I live in the woods of Northern Missouri, and tonight I got a call from my daughter to come see a print in the snow.  I grabbed my camera and headed up.

They thought that the print was a big cat.  I knew immediately that it wasn't feline.  Claws in the prints indicated canis.  But which canid would it be?

The dog who lives at the house had left a print really close by, and I could see that they weren't the same feet making these prints.  And, way too big to be a coyote.  Now, the resident dog is territorial towards other animals.  Not one of the neighborhood dogs, and her only friend, Boots, hasn't been out and about for weeks.  He's old and considers cold weather to be an affront to his aging bones.  He would've been the only dog on the lake capable of producing these prints.

The print is 5.25" long.  Splayed as it is, I can estimate the non-splay length to be about 4.5" long, maybe a hair longer.  I looked it up.

There's one possibility.  Only one canid makes a print this size.

Canis lupis.  The local gray wolf.

The prints are fresh- they weren't there at 5:30pm today and were at 8pm, so they're not melt out dog prints.  Plus, there are half a dozen other prints, all in the same size range, and the resident dog apparently has been behaving oddly.
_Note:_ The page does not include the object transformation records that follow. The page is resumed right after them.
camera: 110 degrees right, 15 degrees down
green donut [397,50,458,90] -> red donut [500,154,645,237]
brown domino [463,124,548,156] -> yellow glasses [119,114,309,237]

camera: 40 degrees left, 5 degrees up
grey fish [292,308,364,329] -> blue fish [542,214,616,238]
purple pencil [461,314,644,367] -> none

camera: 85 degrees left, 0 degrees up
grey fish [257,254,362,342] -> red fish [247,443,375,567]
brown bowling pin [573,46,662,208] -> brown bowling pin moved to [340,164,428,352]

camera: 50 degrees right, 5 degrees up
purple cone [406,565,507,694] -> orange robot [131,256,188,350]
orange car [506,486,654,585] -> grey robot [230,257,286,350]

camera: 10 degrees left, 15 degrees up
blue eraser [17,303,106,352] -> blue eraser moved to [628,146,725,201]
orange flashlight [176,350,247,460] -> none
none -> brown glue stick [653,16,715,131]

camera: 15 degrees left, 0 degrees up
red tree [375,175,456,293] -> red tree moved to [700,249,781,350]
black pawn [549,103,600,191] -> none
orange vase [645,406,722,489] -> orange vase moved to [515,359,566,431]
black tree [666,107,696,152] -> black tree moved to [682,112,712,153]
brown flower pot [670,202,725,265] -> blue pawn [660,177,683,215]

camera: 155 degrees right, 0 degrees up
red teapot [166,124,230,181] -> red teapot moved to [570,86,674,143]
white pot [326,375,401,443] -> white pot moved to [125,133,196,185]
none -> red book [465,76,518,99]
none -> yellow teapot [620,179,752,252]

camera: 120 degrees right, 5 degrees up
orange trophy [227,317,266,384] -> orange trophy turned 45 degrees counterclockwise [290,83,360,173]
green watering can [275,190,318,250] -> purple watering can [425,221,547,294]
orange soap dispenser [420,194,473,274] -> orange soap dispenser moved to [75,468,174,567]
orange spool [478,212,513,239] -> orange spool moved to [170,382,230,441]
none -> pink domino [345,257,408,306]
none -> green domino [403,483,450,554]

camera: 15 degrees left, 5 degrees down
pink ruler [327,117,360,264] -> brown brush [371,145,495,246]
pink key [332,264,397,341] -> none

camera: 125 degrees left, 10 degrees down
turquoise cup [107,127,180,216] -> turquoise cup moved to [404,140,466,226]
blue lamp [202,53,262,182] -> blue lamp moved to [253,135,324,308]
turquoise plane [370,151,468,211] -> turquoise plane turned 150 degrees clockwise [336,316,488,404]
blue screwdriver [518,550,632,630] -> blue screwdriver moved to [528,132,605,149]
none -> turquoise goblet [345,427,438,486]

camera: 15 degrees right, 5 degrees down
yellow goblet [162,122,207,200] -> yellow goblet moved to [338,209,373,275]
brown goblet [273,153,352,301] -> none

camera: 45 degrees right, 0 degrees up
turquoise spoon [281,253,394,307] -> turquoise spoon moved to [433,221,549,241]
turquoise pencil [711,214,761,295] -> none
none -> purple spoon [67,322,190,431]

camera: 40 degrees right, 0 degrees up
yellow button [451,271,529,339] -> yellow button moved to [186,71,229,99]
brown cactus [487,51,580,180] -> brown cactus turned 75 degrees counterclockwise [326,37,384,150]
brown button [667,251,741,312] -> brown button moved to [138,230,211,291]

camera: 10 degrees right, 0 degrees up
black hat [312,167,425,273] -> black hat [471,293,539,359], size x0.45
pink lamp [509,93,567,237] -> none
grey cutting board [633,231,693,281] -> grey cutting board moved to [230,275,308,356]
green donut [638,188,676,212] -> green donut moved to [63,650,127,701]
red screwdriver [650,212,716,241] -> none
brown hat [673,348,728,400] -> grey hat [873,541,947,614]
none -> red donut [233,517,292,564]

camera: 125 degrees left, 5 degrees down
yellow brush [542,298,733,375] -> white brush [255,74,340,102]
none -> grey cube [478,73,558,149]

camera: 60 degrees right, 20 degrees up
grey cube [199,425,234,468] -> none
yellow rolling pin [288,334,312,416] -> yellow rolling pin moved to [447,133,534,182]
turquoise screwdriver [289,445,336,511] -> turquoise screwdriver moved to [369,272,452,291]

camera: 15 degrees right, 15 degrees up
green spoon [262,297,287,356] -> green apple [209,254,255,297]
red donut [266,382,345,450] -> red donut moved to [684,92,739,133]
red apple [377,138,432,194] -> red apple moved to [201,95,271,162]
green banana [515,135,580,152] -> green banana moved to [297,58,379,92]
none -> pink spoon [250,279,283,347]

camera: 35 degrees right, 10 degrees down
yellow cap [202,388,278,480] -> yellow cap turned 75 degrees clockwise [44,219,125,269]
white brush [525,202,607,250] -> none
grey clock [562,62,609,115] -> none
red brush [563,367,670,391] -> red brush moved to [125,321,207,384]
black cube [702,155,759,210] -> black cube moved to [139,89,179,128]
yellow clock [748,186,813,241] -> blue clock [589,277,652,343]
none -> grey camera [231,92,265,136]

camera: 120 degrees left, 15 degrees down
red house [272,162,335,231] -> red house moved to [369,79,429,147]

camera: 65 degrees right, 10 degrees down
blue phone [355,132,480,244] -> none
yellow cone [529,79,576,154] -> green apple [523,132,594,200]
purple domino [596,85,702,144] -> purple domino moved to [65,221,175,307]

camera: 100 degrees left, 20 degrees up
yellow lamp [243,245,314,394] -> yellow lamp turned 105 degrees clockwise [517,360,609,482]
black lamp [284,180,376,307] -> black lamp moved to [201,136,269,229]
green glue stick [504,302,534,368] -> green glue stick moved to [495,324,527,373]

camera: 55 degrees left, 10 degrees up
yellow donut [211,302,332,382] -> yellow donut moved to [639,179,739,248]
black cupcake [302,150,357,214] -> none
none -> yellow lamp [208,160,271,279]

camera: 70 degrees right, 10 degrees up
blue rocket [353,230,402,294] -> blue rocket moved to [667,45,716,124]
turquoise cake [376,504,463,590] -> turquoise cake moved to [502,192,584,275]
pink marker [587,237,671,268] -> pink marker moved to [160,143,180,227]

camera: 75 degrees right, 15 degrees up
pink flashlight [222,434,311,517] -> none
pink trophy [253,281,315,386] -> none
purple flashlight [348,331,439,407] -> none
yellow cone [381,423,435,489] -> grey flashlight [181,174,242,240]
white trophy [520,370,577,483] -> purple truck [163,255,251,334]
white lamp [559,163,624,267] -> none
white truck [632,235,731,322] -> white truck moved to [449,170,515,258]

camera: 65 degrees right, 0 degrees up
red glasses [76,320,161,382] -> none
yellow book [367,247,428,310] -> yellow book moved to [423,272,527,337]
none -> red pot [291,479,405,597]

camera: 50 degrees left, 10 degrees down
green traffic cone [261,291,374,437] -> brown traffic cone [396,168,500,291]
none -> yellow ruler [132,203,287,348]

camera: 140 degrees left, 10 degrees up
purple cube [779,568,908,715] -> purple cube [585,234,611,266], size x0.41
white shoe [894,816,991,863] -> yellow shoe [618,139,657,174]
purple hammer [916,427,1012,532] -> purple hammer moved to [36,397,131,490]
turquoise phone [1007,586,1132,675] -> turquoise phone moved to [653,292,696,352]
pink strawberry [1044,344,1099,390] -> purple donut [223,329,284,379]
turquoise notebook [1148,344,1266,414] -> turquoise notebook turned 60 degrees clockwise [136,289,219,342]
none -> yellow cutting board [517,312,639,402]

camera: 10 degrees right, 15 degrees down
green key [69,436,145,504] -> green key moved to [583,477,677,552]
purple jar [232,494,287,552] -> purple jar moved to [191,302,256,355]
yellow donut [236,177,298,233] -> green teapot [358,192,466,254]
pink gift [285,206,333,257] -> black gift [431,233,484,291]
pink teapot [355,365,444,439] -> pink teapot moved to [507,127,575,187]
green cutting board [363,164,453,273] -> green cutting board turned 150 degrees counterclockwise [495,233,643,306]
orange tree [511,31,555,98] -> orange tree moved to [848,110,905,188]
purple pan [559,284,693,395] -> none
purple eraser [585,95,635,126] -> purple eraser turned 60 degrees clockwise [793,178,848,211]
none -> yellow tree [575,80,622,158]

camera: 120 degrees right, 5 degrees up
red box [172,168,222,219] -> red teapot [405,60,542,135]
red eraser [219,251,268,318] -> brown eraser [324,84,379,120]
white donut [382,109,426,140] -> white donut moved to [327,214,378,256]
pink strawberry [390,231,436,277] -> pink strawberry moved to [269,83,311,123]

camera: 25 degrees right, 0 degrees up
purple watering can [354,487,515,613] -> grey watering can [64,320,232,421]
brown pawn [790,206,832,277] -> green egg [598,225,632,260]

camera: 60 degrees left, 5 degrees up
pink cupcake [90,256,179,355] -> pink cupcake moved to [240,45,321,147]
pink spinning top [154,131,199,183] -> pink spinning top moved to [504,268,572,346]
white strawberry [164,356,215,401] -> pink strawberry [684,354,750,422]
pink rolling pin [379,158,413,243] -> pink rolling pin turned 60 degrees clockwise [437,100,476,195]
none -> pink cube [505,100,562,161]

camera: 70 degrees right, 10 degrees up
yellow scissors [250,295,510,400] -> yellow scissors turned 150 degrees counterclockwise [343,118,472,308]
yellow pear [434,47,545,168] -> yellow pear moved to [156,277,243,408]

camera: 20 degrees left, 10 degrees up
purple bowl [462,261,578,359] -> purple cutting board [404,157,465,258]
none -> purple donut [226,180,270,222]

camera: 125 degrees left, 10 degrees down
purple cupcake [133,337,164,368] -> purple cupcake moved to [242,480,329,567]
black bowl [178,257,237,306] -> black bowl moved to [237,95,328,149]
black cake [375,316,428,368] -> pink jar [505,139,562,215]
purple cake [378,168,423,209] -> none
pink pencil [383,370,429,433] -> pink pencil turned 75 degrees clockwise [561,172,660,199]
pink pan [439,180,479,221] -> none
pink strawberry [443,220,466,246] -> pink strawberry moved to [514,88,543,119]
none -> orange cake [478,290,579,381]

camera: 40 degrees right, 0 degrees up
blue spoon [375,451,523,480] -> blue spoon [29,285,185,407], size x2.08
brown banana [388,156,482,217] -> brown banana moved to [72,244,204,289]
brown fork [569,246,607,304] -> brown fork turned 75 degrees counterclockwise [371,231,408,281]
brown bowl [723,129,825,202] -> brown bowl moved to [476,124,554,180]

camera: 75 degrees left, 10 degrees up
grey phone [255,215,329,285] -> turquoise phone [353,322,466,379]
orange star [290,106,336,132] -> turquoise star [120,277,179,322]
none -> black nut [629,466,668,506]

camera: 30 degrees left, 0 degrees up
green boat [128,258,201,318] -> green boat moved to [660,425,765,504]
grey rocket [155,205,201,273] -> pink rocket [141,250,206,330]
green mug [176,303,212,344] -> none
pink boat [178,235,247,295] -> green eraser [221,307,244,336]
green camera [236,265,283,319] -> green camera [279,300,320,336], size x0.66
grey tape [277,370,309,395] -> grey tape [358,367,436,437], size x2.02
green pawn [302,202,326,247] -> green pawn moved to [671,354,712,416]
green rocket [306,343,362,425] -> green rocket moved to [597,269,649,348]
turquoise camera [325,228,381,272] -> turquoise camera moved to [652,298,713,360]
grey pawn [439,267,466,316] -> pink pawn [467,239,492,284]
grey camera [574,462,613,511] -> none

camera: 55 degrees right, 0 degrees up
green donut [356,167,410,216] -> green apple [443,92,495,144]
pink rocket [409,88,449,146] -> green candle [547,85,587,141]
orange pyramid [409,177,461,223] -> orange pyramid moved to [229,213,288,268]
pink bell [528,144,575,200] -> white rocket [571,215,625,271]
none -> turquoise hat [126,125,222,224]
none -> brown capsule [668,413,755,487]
So, once again, we have a wolf in our neighborhood. This is not a first, but it has been a couple of years since we've had one in the area.  Pretty cool, but still, we'll make sure to protect our animals from this.



That is SO cool.

Around here we have the wolf-bred coyotes; scientists have been studying the rDNA and discovered that the eastern coyotes came from the west, and many got here by migrating north of the Great Lakes. Along the way, they mated with the Canadian wolves.  So by the time they got here, central and western NYS, they were twice the size of California desert coyotes.  We have fifty pound coyotes that pack up and hunt deer. 

We have plenty of deer.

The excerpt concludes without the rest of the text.